Not many people step outside
their comfort zone. The same thing over
and over again is what they want—and need. Ordering a pizza with peppers and mushrooms
and onions, for example, instead of
one with pepperoni (or vice versa) is ordinarily well outside most people’s comfort zone. When they head to an Italian restaurant, it’s
always the same one they go to, and most often they order the same
thing from the menu. It's the comfort zone. Again and again.
And you can’t argue these people into a broader experience. They aren’t happy when you ask if they want to try that Italian joint on the other side of town for a change. Okay, they might reply cautiously, but in their hearts they worry about venturing out past their comfort zone. What will it cost? What if I don’t like the spaghetti sauce? Do they have a salad bar? My God! What about my food allergies?! No, maybe we ought to stick to Mama’s Restaurant, they weasel, tonight's the spaghetti and meatball special.

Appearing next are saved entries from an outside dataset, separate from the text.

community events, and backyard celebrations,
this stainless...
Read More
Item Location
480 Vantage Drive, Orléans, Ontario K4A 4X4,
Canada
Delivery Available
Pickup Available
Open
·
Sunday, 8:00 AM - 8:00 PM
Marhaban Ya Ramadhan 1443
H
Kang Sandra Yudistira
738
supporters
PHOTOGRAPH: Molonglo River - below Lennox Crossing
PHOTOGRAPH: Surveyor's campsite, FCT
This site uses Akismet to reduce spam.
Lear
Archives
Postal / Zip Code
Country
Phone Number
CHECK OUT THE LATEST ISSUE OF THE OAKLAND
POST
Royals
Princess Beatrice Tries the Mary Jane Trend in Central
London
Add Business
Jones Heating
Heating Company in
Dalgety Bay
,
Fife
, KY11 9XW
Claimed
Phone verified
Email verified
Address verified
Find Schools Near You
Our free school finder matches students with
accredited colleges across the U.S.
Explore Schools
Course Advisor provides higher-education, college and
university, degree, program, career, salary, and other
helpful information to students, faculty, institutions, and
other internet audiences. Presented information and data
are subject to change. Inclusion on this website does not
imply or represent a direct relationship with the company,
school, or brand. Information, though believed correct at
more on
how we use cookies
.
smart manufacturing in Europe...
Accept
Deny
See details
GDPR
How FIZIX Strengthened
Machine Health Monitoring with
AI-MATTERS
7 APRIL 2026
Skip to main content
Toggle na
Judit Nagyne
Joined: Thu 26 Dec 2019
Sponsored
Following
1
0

An extension to these observations about the Italian Food
Comfort Zone is that trying different Italian restaurants is at least theoretically possible for most people, no matter how
unlikely, while more exotic foods are totally out of the question, like Thai or
Indian or Japanese. Maybe even
Mexican. All too spicy in one way or
another. No siree, thank you very much. I think I'll just stick with Mama's spaghetti and meatballs.

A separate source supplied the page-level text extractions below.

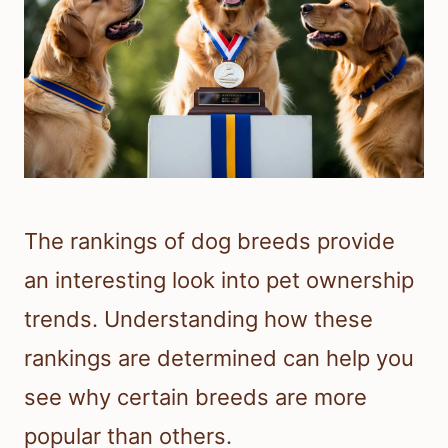
The rankings of dog breeds provide
an interesting look into pet ownership
trends. Understanding how these
rankings are determined can help you
see why certain breeds are more
popular than others.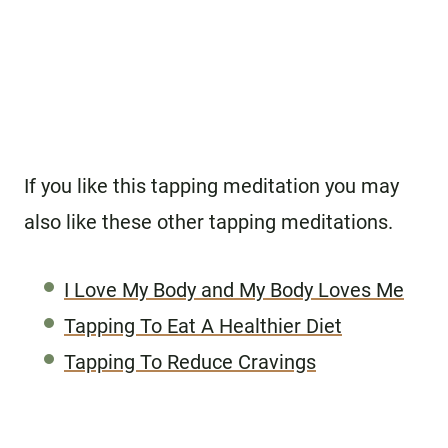
If you like this tapping meditation you may
also like these other tapping meditations.
I Love My Body and My Body Loves Me
Tapping To Eat A Healthier Diet
Tapping To Reduce Cravings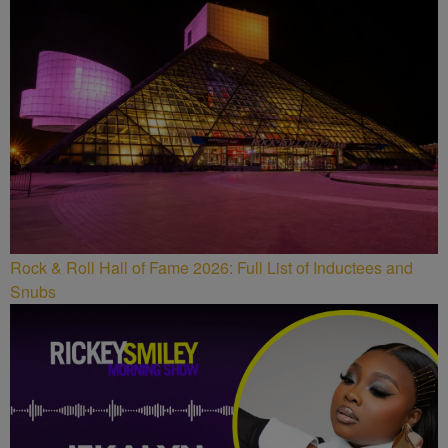
Rock & Roll Hall of Fame 2026: Full List of Inductees and
Snubs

Physically heading off to Italy for a vacation is just as out of the question for most people, just as outside their comfort zone, as going to the moon—and going “on your own” instead of on a Parillo Tour of Venice, Florence, and Rome, is more or less like intergalactic space travel, utterly absurd, if not absolutely impossible. But traveling on our own to Italy for three or four weeks at a time is precisely what my courageous and beautiful wife has had us do half a dozen times over the past twenty years or so. And on top of that, we've been on dozens of other tours and "on your own" vacations, both domestically and internationally.
At first, I admit, all that travel was well beyond my own comfort zone, but gradually I came to like the adventures—and so I actually broadened my comfort zone. Frankly, I didn't think that was possible for me to do. These days, a quarter century and a million air miles later, I feel sort of like a one-time adventurer gone to pension (though not to pasture), the Han Solo of my retirement community. I'm comfortable with that.